In natural forests, the structure and dynamics of forests are the result of a large number of feedback loops and processes caused by disturbance regimes across time and space [14]. However, forest structure and dynamics may also be a result of the interactions among species, environmental factors, and human intervention over long periods. The most common representation of forest dynamics is a spatial distribution of the diameter class structure of trees [15,16,17,18] combined with tree-ring analyses for studies of growth dynamics [19,20,21,22].
Studies addressing miombo woodland management in Africa have targeted difficult issues, including charcoal production and deforestation rates. For example, in Angola, REDD+ initiative project activities include the formulation and implementation of a community forest management plan, introduction of ameliorated kilns to produce charcoal, plantation of native species suitable for firewood and charcoal, agroforestry activities, promotion of agricultural activities, and improvement of bee-keeping activities [23,24]. Unfortunately, growth rates and dynamics of tree species used for charcoal production have received little attention [8,25,26,27,28,29,30,31,32]. Miombo forests have mostly been studied in Zambia [27,33,34], Malawi [35,36], Tanzania [25,37,38], and Mozambique [39,40,41,42].
Miombo woodlands are a significant biome that cover about 10% of the African landmass, and they cover between 2.7 and 3.6 million km2 in 11 African countries [43]. In Angola, miombo woodlands cover more than 45% of the nature forest intermixed with edaphic areas and grasslands [44,45]. They are tropical or near tropical ecosystems characterized by continuous herbaceous cover, which mostly consists of heliophilous C4 grasses and sedges that display clear seasonality related to water stress [46]. It has been somewhat problematic to define the term ‘miombo’. It has been difficult to characterize miombo land use under climate change, and the biome has been inadequately represented in regional and global modeling efforts and policy formation. A mature undisturbed miombo is physiognomically a closed deciduous forest within the spectrum of savannah ecosystems grading into a seasonal dry forest with a mean annual rainfall between 800 and 1400 mm; canopy heights are no more than 15 m. Local vernacular uses terms such as woodland, bushland, wooded grassland, and savanna. However, the use of the term savanna to describe miombo is discontinued because it has been defined in so many different ways that it is no longer possible to use it in a precise classificatory sense [47,48]. The term miombo originated from the Bantu language and it has been used by ecologists in Africa to refer those trees of the genus Brachystegia, including species such as Brachystegia floribunda, Brachystegia glaberrina, Brachystegia longifolia, Jubernardia paniculata, Isoberlian angolensis, and Marquesia macrouura [25,47,49,50].
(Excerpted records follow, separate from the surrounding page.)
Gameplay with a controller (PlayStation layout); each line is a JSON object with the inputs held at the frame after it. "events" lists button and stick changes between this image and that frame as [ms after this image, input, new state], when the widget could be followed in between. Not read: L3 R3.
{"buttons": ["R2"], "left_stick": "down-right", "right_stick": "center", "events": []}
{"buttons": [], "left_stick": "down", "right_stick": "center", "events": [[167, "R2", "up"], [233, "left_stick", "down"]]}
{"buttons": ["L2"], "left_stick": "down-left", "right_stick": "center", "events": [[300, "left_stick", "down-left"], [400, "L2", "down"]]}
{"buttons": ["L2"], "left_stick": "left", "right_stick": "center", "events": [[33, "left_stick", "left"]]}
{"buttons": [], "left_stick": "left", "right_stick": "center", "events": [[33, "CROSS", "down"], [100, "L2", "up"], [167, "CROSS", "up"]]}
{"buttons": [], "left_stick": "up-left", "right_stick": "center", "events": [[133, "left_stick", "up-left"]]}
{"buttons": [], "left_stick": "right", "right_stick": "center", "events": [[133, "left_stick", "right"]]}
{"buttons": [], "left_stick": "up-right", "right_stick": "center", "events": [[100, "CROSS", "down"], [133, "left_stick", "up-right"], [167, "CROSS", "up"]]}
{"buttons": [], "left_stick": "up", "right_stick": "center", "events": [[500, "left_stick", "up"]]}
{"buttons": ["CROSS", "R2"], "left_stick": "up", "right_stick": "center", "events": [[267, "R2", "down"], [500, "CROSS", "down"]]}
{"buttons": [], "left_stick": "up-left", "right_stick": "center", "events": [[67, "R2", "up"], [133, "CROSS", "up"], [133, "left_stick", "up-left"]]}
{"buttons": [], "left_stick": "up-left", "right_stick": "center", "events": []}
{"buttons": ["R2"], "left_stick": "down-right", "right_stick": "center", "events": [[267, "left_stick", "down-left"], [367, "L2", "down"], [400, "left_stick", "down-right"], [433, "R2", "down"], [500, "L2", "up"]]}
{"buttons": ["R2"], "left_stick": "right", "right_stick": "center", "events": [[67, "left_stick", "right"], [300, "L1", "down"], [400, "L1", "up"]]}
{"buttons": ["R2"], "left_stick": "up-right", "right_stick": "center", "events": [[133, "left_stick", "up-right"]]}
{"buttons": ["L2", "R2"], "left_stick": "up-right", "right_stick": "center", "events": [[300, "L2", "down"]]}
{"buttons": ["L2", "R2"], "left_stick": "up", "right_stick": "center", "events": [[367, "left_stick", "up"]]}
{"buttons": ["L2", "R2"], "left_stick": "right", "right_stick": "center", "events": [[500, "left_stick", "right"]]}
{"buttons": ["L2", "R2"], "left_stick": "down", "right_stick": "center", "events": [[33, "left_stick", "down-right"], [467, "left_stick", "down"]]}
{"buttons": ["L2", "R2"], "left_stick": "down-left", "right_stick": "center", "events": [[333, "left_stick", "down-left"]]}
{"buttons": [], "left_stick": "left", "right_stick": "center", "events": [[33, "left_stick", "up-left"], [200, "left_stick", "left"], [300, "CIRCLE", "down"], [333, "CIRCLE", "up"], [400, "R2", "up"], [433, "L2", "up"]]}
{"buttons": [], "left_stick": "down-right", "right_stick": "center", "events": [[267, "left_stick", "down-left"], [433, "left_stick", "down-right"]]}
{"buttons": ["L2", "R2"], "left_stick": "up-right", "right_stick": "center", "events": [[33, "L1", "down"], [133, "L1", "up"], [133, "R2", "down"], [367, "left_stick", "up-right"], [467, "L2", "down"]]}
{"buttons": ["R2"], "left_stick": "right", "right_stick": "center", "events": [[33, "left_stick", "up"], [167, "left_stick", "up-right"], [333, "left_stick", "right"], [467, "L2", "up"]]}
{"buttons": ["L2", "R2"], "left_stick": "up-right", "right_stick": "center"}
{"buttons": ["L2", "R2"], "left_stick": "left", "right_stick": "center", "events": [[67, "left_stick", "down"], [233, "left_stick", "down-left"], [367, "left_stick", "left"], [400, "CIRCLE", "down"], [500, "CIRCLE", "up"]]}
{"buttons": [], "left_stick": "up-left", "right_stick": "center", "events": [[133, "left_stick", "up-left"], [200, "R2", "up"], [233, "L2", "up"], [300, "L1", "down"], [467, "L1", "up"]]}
Most of the miombo trees and shrubs flourish in the same period immediately after the rains. The increasing need for agricultural lands due to population increases, and the unsustainable use and overharvesting of natural resources, combined with the impacts of climate change (e.g., drought, fires), allows for insufficient time for many miombo trees and associated species to regenerate naturally. These stressors have produced areas classified as open and closed miombo areas [51]. This classification system first appeared with the use of aerial photographs dating from 1946, 1967, and 1981 to determine past vegetation patterns and disturbances [52,53]. The classification system has also been used in studies of past assessments of land use and cover change [8,43,54,55]. Semi-arid climate is the main edaphic determinant that leads to a division of dry miombo (located in an area of less than 1000 mm of annual rainfall) and wet miombo (located in areas with more than 1000 mm annual rainfall), which occur in the northern part of the miombo distribution, including eastern Angola, northern Zambia, southwestern Tanzania, and central Malawi [46,56,57]. Ecosystem services (ES) from miombo provide important contributions to the livelihoods of millions in the rural and urban populations, and they help alleviate the poverty in the region. Some of the miombo ES include the provision of fuelwood, building materials, and fruit for rural populations, in addition to charcoal, bush-meat, and medicines that rural and urban populations rely on. However, miombo offer little value for logging because of the low proportion of commercially valuable timber species. The management of miombo areas must address multiple objectives.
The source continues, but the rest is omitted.